One of the myths challenged by Chayes was that because Afghanistan is a tribal society, fractious and hard to unify, the job of forging a cohesive whole faces inherent difficulties. This is a variation of the myth that paralyzed the United States for too long when Yugoslavia was falling apart and people were talking about the ancient blood feuds among different Yugoslav nationalities.
As Chayes noted, most Afghans have more than one identity. Afghans may be Pashtun or Tajik, and they may be loyal to a particular tribe within those nationalities, but they also identify themselves as Afghan, and they long for a stable central government. Tribalism emerges when the center weakens; it is not the cause of the weakening.
Chayes also argued that the Taliban is not a home-grown insurgency. Rather, the conflict is an invasion by proxy by Pakistan, which arms and funds Taliban fighters, using some of the $1 billion in annual military aid from the United States. Some Taliban fighters are local men who are intimidated into joining or who are disaffected by the corruption of the local Afghan government. But the Taliban would not be possible without the support of Pakistan.
The problem in Afghanistan, according to Chayes, is that following the ouster of the Taliban in 2001, the United States returned to power the same warlords whose corrupt governance had led to the rise of the Taliban in the first place.
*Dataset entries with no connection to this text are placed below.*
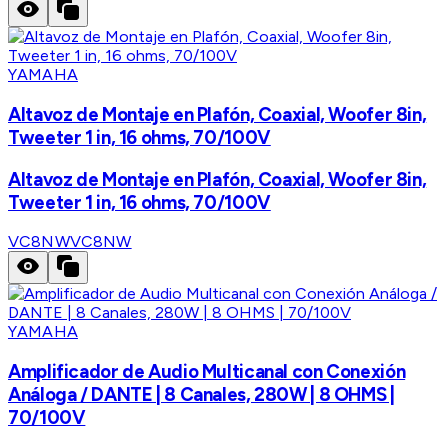
YAMAHA
Altavoz de Montaje en Plafón, Coaxial, Woofer 8in,
Tweeter 1 in, 16 ohms, 70/100V
Altavoz de Montaje en Plafón, Coaxial, Woofer 8in,
Tweeter 1 in, 16 ohms, 70/100V
VC8NW
VC8NW
YAMAHA
Amplificador de Audio Multicanal con Conexión
Análoga / DANTE | 8 Canales, 280W | 8 OHMS |
70/100V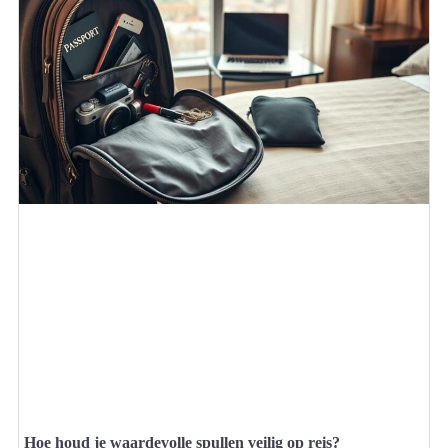
Hoe houd je waardevolle spullen veilig op reis?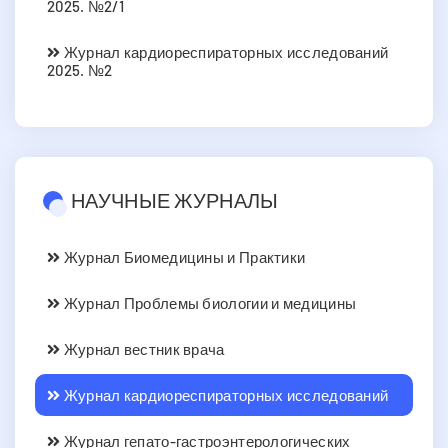
2025. №2/1
Журнал кардиореспираторных исследований
2025. №2
НАУЧНЫЕ ЖУРНАЛЫ
Журнал Биомедицины и Практики
Журнал Проблемы биологии и медицины
Журнал вестник врача
Журнал кардиореспираторных исследований
Журнал гепато-гастроэнтерологических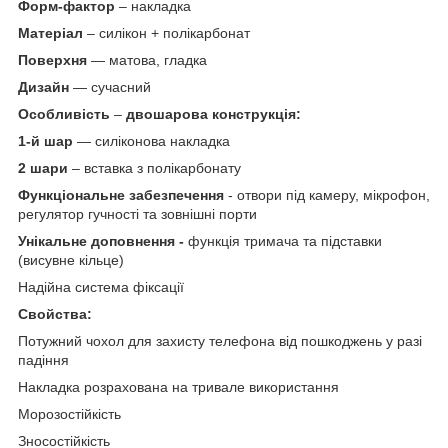
Форм-фактор
– накладка
Матеріал
– силікон + полікарбонат
Поверхня
— матова, гладка
Дизайн
— сучасний
Особливість
–
двошарова конструкція:
1-й шар
— силіконова накладка
2 шари
– вставка з полікарбонату
Функціональне забезпечення
- отвори під камеру, мікрофон,
регулятор гучності та зовнішні порти
Унікальне доповнення -
функція тримача та підставки
(висувне кільце)
Надійна система фіксації
Свойства:
Потужний чохол для захисту телефона від пошкоджень у разі
падіння
Накладка розрахована на тривале використання
Морозостійкість
Зносостійкість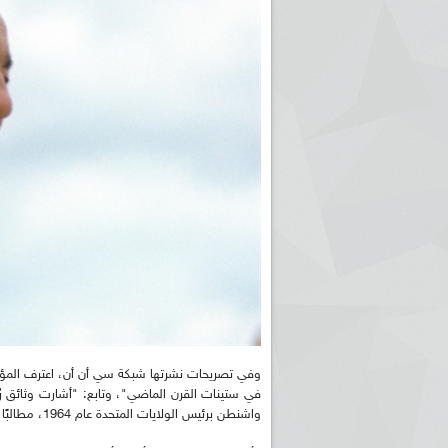
وفي تصريحات نشرتها شبكة سي أن أن، اعترف المؤرخ 
في ستينات القرن الماضي"، وتابع: "أشارت وثائق رُ
واشنطن برئيس الولايات المتحدة عام 1964، مطالبًا إيّاه بدعم للمغرب في مواجهة جمال عبد الناصر بسبب خلاف بين الطرفين".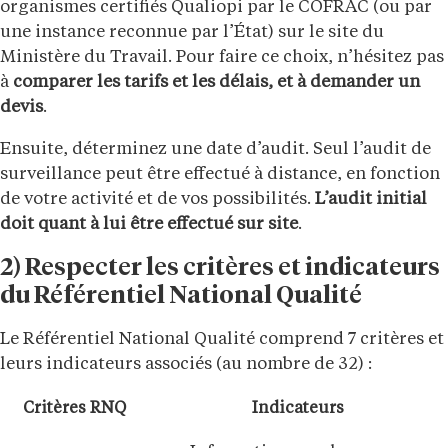
organismes certifiés Qualiopi par le COFRAC (ou par
une instance reconnue par l’État) sur le site du
Ministère du Travail. Pour faire ce choix, n’hésitez pas
à
comparer les tarifs et les délais, et à demander un
devis
.
Ensuite, déterminez une date d’audit. Seul l’audit de
surveillance peut être effectué à distance, en fonction
de votre activité et de vos possibilités.
L’audit initial
doit quant à lui être effectué sur site
.
2) Respecter les critères et indicateurs
du Référentiel National Qualité
Le Référentiel National Qualité comprend 7 critères et
leurs indicateurs associés (au nombre de 32) :
Critères RNQ
Indicateurs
The key is to replace cruel and corrupt governors, sub-governors, police chiefs and others with officials who do not mistreat the people.
U.S. forces have succeeded in reforming the Afghan military, Chayes said, and the army may be the most well-respected institution in the nation. The United States needs to work at the local level to achieve the same change among civilian officials.
She said more U.S. and NATO troops in Afghanistan will be useful if they work at the local level to protect populations and foster development. With more troops present, civilian casualties would probably decline, she said, because the military would be less reliant on air power and would be better able to carry out its mission of protection.
Chayes' analysis comes from deep experience of the country. She speaks Pashtun and has become so well-trusted by Afghans that she has become a member of a local village council in the conservative region of Kandahar. She also helps train members of the U.S. military.
She said members of the Obama administration are voracious in seeking knowledge of Afghanistan as they seek to chart a new course. The Afghan people are also hopeful, though it is discouraging to them when they hear Obama trying to lower expectations.
The Afghans experienced great joy when the United States expelled the Taliban in 2001, and they don't want to become subject to the Taliban's barbaric rule again. The Taliban thrive on corruption and chaos, and the best way to fight them is to help the Afghans govern themselves. Afghanistan was never a modern nation, but it was not always a place of anarchy. The Afghan people deserve peace, and the United States, which has had a major hand in its wars over the last 30 years, has the responsibility to help them achieve it.